Naomi Shihab Nye is an American-Palestinian poet who lives in San Antonio. Her poetry is much garlanded and she has been Young People’s poet laureate. I was sent this poem by my friend Alice Eldridge who found it by chance during our Birdbath project in Brighton. I finally read it on the train on the way to the airport to Nepal. It feels so timely.
Before you know what kindness really is
you must lose things,
feel the future dissolve in a moment
like salt in a weakened broth.
What you held in your hand,
what you counted and carefully saved,
all this must go so you know
how desolate the landscape can be
between the regions of kindness.
How you ride and ride
thinking the bus will never stop,
the passengers eating maize and chicken
will stare out the window forever.
Before you learn the tender gravity of kindness
you must travel where the Indian in a white poncho
lies dead by the side of the road.
You must see how this could be you,
how he too was someone
who journeyed through the night with plans
and the simple breath that kept him alive.
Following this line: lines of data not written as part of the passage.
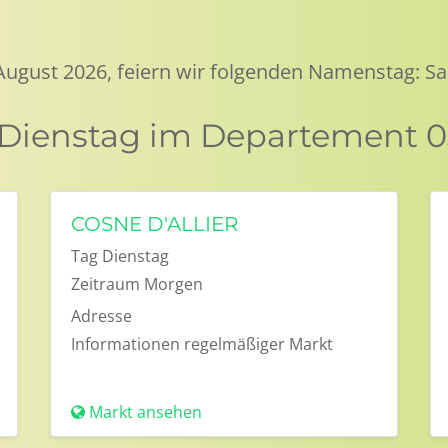
 August 2026, feiern wir folgenden Namenstag: Sa
Dienstag im Departement 03 
COSNE D'ALLIER
Tag
Dienstag
Zeitraum
Morgen
Adresse
Informationen
regelmäßiger Markt
Markt ansehen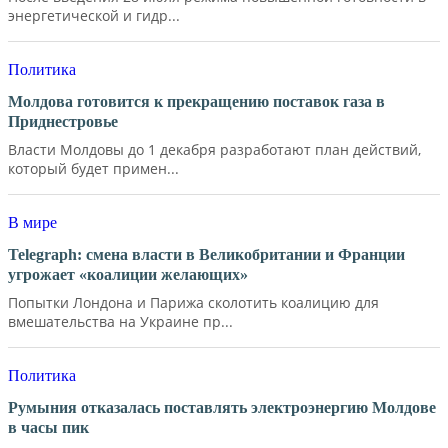
энергетической и гидр...
Политика
Молдова готовится к прекращению поставок газа в
Приднестровье
Власти Молдовы до 1 декабря разработают план действий,
который будет примен...
В мире
Telegraph: смена власти в Великобритании и Франции
угрожает «коалиции желающих»
Попытки Лондона и Парижа сколотить коалицию для
вмешательства на Украине пр...
Политика
Румыния отказалась поставлять электроэнергию Молдове
в часы пик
Before you know kindness as the deepest thing inside,
you must know sorrow as the other deepest thing.
You must wake up with sorrow.
You must speak to it till your voice
catches the thread of all sorrows
and you see the size of the cloth.
Then it is only kindness that makes sense anymore,
only kindness that ties your shoes
and sends you out into the day to gaze at bread, only kindness that raises its head from the crowd of the world to say
It is I you have been looking for,
and then goes with you everywhere
like a shadow or a friend.
That went straight to the heart and really, really resonated deeply. Thank you for sharing Alistair. Wishing you a safe, comfortable and illuminating journey ahead 💙
Simply beautiful. Stunning imagery. Go well Alistair, with love xx
So powerful and beautiful. Very moving.